- [What is needed]
Every line in the material below that includes "neck" should be copied.

- [Task material]
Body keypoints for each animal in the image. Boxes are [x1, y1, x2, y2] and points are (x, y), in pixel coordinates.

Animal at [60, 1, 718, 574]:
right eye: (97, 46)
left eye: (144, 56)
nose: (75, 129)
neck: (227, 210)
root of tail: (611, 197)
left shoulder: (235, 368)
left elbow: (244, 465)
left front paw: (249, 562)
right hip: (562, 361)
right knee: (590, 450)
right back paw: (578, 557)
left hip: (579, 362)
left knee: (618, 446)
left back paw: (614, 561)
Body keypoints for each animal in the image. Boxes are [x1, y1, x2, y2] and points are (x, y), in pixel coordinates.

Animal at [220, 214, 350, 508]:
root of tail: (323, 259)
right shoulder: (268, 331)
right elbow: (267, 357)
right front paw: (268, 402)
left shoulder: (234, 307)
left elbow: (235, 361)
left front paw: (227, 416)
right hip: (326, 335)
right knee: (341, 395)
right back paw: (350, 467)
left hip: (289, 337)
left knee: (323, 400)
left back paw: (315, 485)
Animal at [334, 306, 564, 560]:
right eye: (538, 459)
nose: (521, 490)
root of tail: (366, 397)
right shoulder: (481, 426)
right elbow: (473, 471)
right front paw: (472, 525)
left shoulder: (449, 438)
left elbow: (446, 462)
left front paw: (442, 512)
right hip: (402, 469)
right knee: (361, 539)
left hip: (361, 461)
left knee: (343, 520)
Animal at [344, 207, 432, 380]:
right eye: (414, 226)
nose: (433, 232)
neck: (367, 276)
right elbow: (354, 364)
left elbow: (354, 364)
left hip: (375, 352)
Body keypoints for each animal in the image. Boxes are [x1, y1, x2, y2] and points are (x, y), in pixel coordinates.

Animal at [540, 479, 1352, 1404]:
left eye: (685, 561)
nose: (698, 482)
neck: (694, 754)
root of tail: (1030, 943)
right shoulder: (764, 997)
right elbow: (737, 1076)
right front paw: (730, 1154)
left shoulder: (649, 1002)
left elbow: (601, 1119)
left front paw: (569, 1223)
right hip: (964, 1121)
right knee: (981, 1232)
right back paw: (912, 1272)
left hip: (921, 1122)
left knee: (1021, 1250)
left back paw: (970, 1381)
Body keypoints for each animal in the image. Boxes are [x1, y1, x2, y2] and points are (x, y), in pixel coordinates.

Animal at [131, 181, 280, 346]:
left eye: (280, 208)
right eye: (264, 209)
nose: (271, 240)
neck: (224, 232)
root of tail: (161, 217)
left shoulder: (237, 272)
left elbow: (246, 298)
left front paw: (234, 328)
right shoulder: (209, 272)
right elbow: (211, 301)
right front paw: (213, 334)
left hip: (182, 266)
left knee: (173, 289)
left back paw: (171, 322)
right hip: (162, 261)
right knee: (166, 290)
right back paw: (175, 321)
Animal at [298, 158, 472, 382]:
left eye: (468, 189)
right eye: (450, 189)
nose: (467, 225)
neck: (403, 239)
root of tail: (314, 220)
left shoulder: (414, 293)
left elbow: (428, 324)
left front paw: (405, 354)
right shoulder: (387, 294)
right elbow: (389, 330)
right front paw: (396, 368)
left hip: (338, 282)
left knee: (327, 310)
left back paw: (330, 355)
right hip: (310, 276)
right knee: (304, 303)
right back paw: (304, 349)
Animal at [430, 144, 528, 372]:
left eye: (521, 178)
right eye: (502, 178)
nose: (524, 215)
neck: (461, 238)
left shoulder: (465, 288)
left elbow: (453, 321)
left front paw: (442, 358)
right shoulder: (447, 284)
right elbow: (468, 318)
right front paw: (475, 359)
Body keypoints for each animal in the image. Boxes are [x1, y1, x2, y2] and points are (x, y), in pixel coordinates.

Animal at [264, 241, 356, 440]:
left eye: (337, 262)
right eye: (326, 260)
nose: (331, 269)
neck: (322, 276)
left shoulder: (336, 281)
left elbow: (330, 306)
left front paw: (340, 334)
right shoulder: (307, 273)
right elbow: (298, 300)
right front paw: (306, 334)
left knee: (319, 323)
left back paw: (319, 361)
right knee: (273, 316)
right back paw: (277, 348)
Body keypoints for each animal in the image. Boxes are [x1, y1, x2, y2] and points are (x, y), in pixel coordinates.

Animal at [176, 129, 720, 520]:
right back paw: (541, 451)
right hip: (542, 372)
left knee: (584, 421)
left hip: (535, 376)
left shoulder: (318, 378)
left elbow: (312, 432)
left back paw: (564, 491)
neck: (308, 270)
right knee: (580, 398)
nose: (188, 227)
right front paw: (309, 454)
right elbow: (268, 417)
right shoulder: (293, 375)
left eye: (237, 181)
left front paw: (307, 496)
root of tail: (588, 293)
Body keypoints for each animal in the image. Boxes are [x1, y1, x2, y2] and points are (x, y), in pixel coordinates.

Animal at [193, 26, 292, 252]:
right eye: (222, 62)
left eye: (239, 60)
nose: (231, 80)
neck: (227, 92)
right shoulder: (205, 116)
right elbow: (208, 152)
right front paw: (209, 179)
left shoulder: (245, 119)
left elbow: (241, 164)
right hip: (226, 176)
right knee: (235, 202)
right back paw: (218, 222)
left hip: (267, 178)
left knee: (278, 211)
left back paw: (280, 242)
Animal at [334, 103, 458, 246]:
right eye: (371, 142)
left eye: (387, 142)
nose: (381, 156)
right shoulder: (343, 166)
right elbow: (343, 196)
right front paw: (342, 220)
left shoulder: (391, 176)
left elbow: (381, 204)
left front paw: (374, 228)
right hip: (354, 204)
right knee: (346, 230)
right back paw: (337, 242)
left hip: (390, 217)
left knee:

- [Finished task]
neck: (227, 210)
neck: (367, 276)
neck: (694, 754)
neck: (224, 232)
neck: (403, 239)
neck: (461, 238)
neck: (322, 276)
neck: (308, 270)
neck: (227, 92)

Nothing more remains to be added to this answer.